When it was published in 1990, Mike Davis’s City of Quartz grabbed national attention by cutting against the grain of an increasingly upbeat conventional wisdom about Los Angeles. The 1984 Summer Olympics had sparked an optimism about—and global interest in—the city, leading to a boom that lasted through the end of the decade. Ambitious architecture was rising across L.A.: Arata Isozaki’s Museum of Contemporary Art had just opened, and plans were underway for Richard Meier’s Getty Center and Frank Gehry’s Walt Disney Concert Hall. The city was becoming a magnet not just for artists, designers and filmmakers, as had been the case for most of the 20th century, but for growing numbers of immigrants from Latin America and Asia, who brought a cultural dynamism to Southern California that enlivened everything from its public spaces to its restaurant and literary scenes.

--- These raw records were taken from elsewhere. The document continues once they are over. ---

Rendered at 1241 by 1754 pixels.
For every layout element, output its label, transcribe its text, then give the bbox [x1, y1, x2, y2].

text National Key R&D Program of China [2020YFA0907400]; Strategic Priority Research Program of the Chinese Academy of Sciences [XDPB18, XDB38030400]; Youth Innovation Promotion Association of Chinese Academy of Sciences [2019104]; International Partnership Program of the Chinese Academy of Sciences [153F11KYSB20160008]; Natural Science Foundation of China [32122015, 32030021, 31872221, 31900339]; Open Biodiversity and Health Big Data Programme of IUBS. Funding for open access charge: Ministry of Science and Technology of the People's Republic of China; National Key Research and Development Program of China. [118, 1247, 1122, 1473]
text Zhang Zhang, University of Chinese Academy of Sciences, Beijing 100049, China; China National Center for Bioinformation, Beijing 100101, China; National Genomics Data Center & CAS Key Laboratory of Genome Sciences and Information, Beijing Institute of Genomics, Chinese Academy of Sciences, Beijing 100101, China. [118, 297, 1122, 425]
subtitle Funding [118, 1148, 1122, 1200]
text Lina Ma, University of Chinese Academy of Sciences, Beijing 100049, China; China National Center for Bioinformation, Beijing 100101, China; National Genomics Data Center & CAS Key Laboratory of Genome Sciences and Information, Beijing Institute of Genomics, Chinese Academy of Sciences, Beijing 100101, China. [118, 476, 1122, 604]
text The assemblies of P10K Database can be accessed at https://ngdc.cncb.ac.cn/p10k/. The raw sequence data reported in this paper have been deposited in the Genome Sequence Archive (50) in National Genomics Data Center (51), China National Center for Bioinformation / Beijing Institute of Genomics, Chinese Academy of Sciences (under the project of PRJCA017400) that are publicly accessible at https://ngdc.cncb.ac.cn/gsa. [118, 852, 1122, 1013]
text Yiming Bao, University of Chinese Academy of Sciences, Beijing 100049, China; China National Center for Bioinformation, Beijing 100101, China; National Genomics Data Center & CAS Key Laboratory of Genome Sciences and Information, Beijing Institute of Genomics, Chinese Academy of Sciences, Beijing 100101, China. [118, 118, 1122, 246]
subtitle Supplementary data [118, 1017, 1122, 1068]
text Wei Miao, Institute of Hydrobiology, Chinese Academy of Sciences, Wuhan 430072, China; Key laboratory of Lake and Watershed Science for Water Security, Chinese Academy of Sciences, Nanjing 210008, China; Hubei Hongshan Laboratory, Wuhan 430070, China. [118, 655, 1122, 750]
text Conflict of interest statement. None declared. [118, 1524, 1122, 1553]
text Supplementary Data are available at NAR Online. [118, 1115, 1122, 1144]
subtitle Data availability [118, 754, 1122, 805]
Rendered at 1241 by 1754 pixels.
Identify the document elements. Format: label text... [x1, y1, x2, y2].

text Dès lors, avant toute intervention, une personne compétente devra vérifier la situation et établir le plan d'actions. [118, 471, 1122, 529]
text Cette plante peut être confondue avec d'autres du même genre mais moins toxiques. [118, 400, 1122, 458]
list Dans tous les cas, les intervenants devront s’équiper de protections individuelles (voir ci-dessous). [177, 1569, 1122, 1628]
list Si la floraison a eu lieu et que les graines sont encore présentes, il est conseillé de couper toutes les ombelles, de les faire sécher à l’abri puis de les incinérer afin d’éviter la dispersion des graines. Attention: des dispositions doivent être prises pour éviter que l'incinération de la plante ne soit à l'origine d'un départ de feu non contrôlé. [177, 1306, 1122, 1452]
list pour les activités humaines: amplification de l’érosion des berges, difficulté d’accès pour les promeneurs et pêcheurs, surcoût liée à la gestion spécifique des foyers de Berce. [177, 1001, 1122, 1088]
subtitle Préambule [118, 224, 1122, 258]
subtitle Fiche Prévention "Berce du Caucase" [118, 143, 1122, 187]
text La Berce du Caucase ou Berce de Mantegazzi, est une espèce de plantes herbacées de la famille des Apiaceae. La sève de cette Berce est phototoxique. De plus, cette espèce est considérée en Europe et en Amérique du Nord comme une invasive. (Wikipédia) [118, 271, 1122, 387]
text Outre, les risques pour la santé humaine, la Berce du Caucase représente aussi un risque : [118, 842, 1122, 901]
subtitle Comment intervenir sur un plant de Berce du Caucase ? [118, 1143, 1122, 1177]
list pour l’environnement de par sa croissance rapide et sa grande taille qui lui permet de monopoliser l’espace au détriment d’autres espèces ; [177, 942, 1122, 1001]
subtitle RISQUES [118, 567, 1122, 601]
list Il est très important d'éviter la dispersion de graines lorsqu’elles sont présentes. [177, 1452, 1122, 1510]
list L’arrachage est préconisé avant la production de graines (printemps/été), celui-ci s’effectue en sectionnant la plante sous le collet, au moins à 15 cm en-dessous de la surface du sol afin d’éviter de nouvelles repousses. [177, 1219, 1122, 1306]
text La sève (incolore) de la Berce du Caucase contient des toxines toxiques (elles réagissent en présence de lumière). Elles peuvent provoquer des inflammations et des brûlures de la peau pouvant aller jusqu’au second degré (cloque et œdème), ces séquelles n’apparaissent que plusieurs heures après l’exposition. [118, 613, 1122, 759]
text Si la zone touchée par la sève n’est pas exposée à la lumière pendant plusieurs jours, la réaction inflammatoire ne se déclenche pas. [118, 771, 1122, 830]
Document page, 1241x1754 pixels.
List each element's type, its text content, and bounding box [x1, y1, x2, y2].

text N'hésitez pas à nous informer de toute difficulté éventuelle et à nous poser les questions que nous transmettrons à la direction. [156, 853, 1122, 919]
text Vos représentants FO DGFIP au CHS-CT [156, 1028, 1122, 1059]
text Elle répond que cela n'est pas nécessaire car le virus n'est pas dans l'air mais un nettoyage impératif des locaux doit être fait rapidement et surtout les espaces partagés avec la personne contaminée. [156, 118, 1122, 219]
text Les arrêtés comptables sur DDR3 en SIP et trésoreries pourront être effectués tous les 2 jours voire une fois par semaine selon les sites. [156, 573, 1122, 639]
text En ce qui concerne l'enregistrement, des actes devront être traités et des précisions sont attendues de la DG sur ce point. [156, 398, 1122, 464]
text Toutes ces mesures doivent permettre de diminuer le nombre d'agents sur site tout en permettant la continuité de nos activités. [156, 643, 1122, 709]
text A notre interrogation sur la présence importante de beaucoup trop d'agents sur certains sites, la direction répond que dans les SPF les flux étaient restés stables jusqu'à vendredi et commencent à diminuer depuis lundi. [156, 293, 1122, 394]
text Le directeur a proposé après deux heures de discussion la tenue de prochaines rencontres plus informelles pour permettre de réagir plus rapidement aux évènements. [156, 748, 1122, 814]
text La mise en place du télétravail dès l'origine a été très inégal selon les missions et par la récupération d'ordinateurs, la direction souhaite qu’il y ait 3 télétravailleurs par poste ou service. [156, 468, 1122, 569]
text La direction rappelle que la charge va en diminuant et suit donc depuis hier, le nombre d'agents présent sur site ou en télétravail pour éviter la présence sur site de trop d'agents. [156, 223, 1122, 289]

On nearly every one of its 512 pages, City of Quartz was eager to pierce what its author saw as the thin veneer of that seeming civic renaissance. Davis, who died last week at 76, of esophageal cancer, wrote that the Olympics had relied on a heavily militarized security apparatus that gave the L.A. Police Department not just an injection of funding but a dangerous sense of political invincibility. He implicated, too, the city’s urban planners and architects in a broad campaign to protect the interests of wealthy Angelenos and uphold what he called L.A.’s “spatial apartheid,” producing a city where “genuinely democratic space is all but extinct.”

“A triumphal gloss…is laid over the brutalization of inner-city neighborhoods,” he wrote. “Even as walls have come down in Eastern Europe, they are being erected all over Los Angeles.”

Gehry came in for particular scorn for his Hollywood branch of the Los Angeles Public Library, which opened in 1986: “Celebrity architect Frank Gehry, known for his ‘humanism,’ apotheosizes the siege look in a library designed to look like a foreign-legion fort.” The damning quotes around humanism, the shoehorning of apotheosis into verb form, the architecture criticism that was on firmer sociopolitical than aesthetic footing: this was all classic Davis.

City of Quartz’s deep pessimism about Los Angeles made for a hammeringly relentless read. “It’s all a bit much,” sniffed Bryce Nelson in the New York Times, in a review that carried the headline “If This Is Hell, Why Is It So Popular?” Salon described Davis as a writer who “sifts and picks his facts to fit his dark Marxist vision.”

Yet the book’s bleak outlook seemed thoroughly justified, even redeemed, less than two years later, when the white police officers accused of beating (and nearly killing) the Black motorist Rodney King after a traffic stop were acquitted of all but minor charges, leading to days of violence and upheaval across the city. Davis was feted as a truth-teller in a buzz cut–the man who’d predicted the L.A. riots. He won a MacArthur Fellowship in 1998.

Davis, born in 1946 in Fontana, about an hour’s drive east of Los Angeles, came by his blue-collar, left wing politics honestly. In his twenties, he earned a pair of degrees from UCLA but also spent time as a meat cutter, union organizer and truck driver, hauling furniture up and down California. He returned to academia a few years later, he told me in a 2015 email, after “some friends decided to rescue me, and I began to teach part-time at SCI-Arc and then UCLA. In a few hours of blathering in a classroom, I earned almost as much as a 60-hour week unloading oak desks and fighting [the] fog on I-5.”

His prescience—a gift for spotting storm clouds on the political, cultural or scientific horizon that verged on the uncanny—didn’t end with Quartz. His book on L.A.’s destructive relationship with the natural world, published in 1998 as Ecology of Fear, was, among other things, his attempt to sound the alarm on climate change. (A chapter called “The Case for Letting Malibu Burn” made a devastating comparative study of tenement fires near downtown Los Angeles, whose victims were often uninsured immigrant families, and coastal homeowners often flush enough with insurance payouts after wildfires to rebuild giant estates in dry canyons that, as Davis pointed out, have been regularly burning for thousands of years.) Similarly ahead of the curve was The Monster at Our Door, from 2005, on the risks of a global pandemic.

In recent years, Davis was discovered anew by a rising generation of young leftists and labor activists. Part of his continuing appeal was his basic kindness and intellectual generosity – fans were always surprised to discover that in person he was a far softer touch than his barbed prose suggested – as well as his willingness to poke fun at his own persona. As part of our 2015 email exchange, conducted ahead of an event I was organizing to mark the book’s 25th anniversary, I asked him what he thought of the reception to City of Quartz as well as his reputation “as a sort of Cassandra for L.A.”

“To show I have a sense of humor,” he replied, “Cassandra is the name of my youngest daughter.”